BEGIN Supplied passage

This is how it was used and how it should be used.

This is not a tool to use when you’re caught in a lie and you cannot produce your evidence! I feel like I need to address this because I hear so many people using this tactic.

If you made a bold statement(a claim) and someone called you out and tried to fact-check you, it is not their responsibility to prove you right. You are the one making a claim so the burden of proof is with you. You can even bring this to court. You don’t show up as a lawyer in court and say “I don’t know you’re honor, you google it”. If you are unable to generate your proof/evidence you are then just making unsubstantiated claims, lies, or false statements, all of which are useless and as described above is SUCH. A. TURN. OFF. It just reminds me of old, half-naked, big-bellied men drinking by the streets of Philippines drunkenly saying “you know what, X president sucks. You know what I would do if I was the president?!”
Bruh, statements and demeanor like that are the reason why you’re sitting on the side of the street and NOT the president. fml…

As for the “public knowledge” excuse…

Unless you’re talking about science-based facts (e.g.: an atom has a proton, neutron, and electron), information gets mangled for each time the information is passed. Politics and government is “social science” so technically there is no “science” to it. Every time an information is passed around, it is open to manipulation, misunderstanding, or degrading integrity. Specific to my conversation, governments are not the most transparent organizations out there so from the get-go you’re not getting the FULL information. Within the government the information gets passed around already then add in partisanship so another government official can repackage the message to benefit his/her agenda. Media will then get wind of it first and they too can/will repackage it to their own agenda. Maybe a media firm is biased. Maybe the author / reporter is trying to advance in the workforce so they add a little drama to it. So by the time it gets to you, the information is heavily distorted. That is why as I’ve mentioned you need critical thinking so you can weed through these. So again if your claims are contested and you can’t show proof, this is not the way to go because the public does not fully know and they only know what the government/media wants you to know. Your source is flawed. Even top leaders in corrupts governments don’t know for sure so how dafuq do you know for certain?!

Wrap Up

Do not take a good thing and use it to wipe your ass. Be informed and learn, please. Don’t lie and pull stuff out of your ass. Ass play is reserved for the bedroom.

Check your ego out the door. When you converse, aim to learn and understand. Your insecurity and ignorance are showing otherwise. If it’s just you yapping, it’s called a monologue. If the person mentally checks out, you’re then just talking to yourself. Hence, you’re crazy.

END Supplied passage

→ Exercises
1. Answer these questions from the passage on the burden of proof:
(a) Who carries the burden of proof when a claim is made?
(b) What example of a science-based fact does it give?
(c) In the wrap-up, what is it called when only one person is talking?
2. List every weakness that the passage on the burden of proof says information is open to each time it is passed around.
The rows have no connection to the passage on the burden of proof.

BEGIN Data listing

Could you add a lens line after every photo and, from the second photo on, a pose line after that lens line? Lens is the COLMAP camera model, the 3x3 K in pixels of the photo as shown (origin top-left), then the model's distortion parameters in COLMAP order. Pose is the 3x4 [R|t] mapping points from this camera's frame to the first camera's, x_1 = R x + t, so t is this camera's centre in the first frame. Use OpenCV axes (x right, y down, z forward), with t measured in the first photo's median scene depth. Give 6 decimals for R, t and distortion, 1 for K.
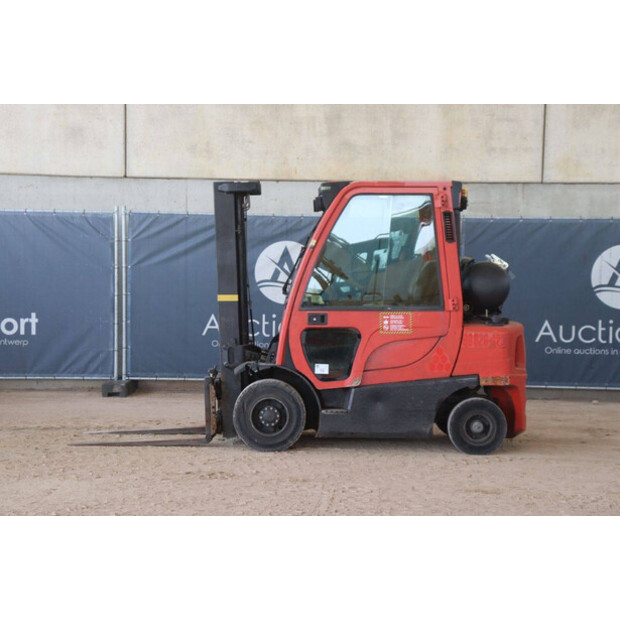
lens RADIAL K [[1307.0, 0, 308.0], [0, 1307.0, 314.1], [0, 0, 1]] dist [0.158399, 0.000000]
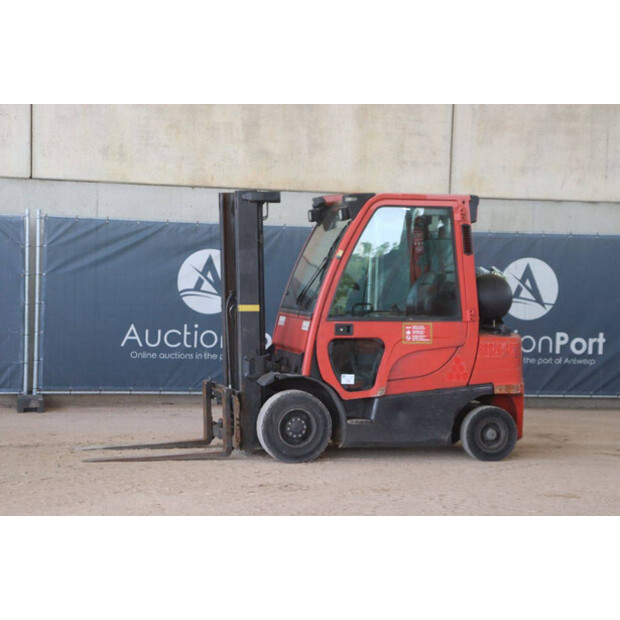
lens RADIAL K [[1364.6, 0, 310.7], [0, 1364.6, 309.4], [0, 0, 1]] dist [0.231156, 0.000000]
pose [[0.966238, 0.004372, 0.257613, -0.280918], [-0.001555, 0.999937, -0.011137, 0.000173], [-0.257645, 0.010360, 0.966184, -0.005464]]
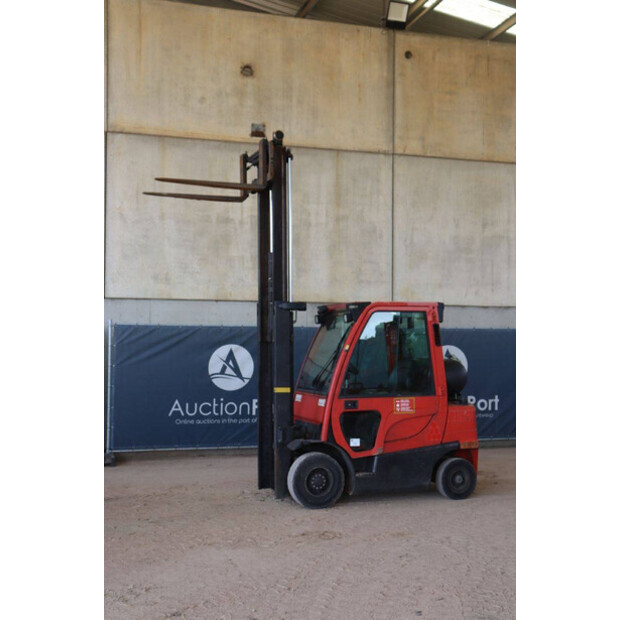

END Data listing
BEGIN Data listing

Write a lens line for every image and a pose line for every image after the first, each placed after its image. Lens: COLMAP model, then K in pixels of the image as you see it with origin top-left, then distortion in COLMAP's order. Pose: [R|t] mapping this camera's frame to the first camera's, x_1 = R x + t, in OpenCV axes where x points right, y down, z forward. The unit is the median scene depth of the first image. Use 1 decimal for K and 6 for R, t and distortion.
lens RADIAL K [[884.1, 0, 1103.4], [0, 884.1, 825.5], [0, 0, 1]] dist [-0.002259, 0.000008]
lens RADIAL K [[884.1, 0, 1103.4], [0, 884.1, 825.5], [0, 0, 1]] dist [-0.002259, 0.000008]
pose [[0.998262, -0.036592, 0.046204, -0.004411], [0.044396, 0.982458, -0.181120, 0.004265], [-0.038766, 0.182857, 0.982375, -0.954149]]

END Data listing

→ Responses to the exercise
1.
(a) The person making the claim.
(b) An atom has a proton, neutron, and electron.
(c) A monologue.

2. Manipulation, misunderstanding, degrading integrity